__Document text__.
--- START ---
= Anton Sanko =

American film score composer

Anton Sanko is a composer, orchestrator, and music producer born in New York City. He has been writing music for films since 1991.

He scored Ouija for Blumhouse/Universal, Jessabelle for Blumhouse/Lionsgate, and Visions, also for Blumhouse/Universal. He is working on The Naturalist for PBS.

==Life and career==
Sanko's prominent production credits include producing and writing with Suzanne Vega on Solitude Standing and Days of Open Hand, and producing and writing on Jim Carroll’s last album Pools of Mercury. He has also produced Lucy Kaplansky, Anna Domino and Skeleton Key.
--- END ---
__What to work on__.
Write what comes next in the biography of composer Anton Sanko, picking up after its last sentence.

__Information provided__.
--- START ---
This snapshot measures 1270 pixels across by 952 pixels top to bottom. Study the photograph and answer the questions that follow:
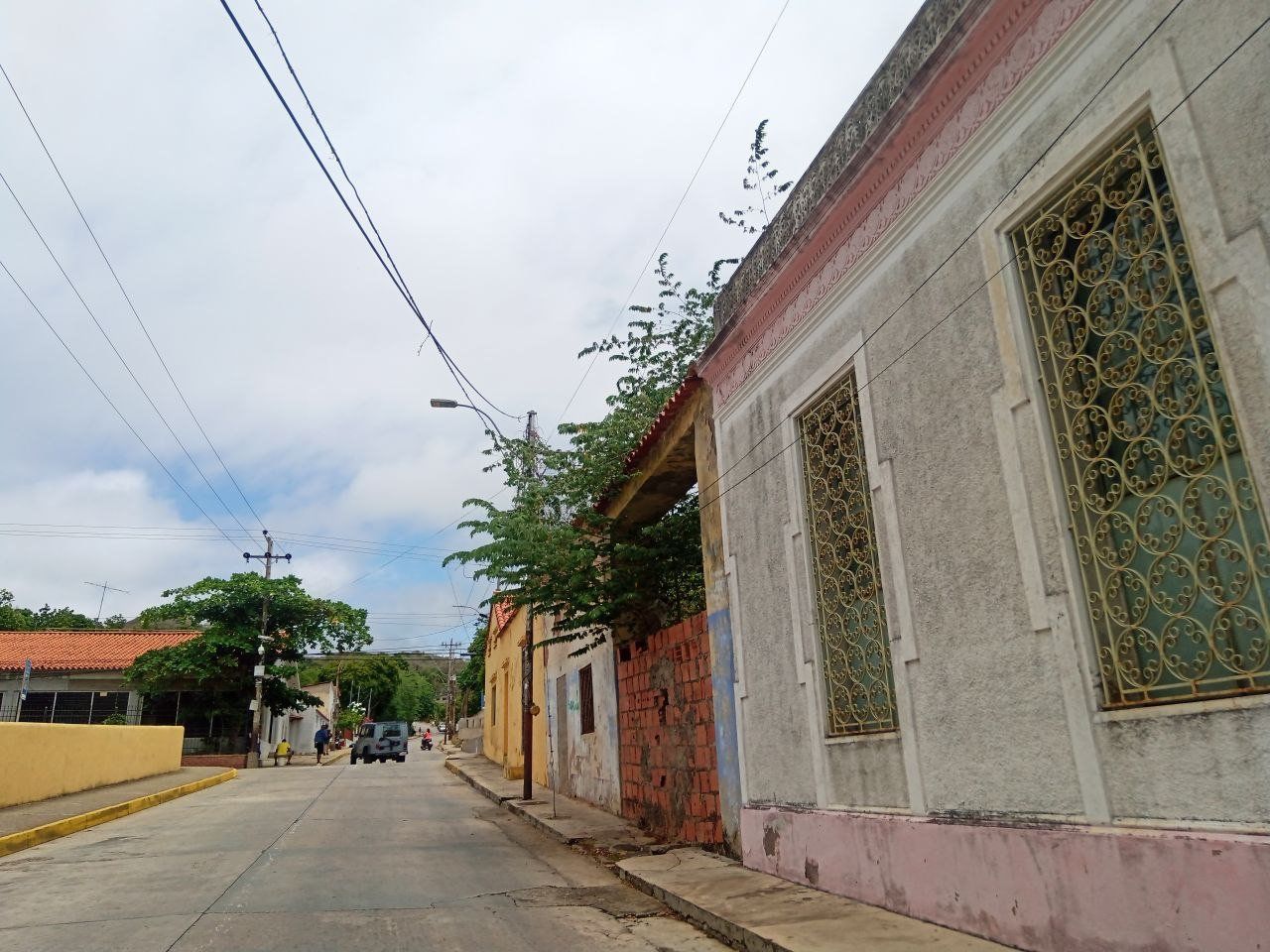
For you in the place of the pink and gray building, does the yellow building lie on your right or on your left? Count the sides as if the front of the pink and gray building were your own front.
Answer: on your right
--- END ---
__The answer__.
Sanko has composed for many TV series and documentaries, notably the score for Big Love, Masters of Horror, and the epic seven-part global programming television event Great Migrations for National Geographic which aired on the National Geographic Channel in November 2010.

Sanko's first film that he composed was the 1991 HBO TV-movie Women & Men 2. More notable film scores that Sanko is responsible for include the 2012 horror film The Possession, 2013's Nurse 3D, and 2014's Ouija.

He resides in Los Angeles.

==Selected filmography==
Composer
- Love Always (1996)
- Before Women Had Wings (TV Movie) (1997)
- Strangeland (1998)
- Saving Face (2004)
- Masters of Horror (TV Series) (2006) (1 episode)
- Fab Five: The Texas Cheerleader Scandal (TV Movie) (2008)
- Handsome Harry (2009)
- Big Love (2009-2011)
- Rabbit Hole (2010)
- Great Migrations (TV Mini-series) (2010)
- The Possession (2012)
- Nurse 3D (2013)
- Ouija (2014)
- The Devil's Hand (2014)
- Jessabelle (2014)
- Visions (2015)
- The Drowning (2016)
- Jackals (2017)
- Big Bear (2017)
- The Seagull (2018) - with Nico Muhly
- Amanda (2018)
- Fractured (2019)
- The Half of It (2020)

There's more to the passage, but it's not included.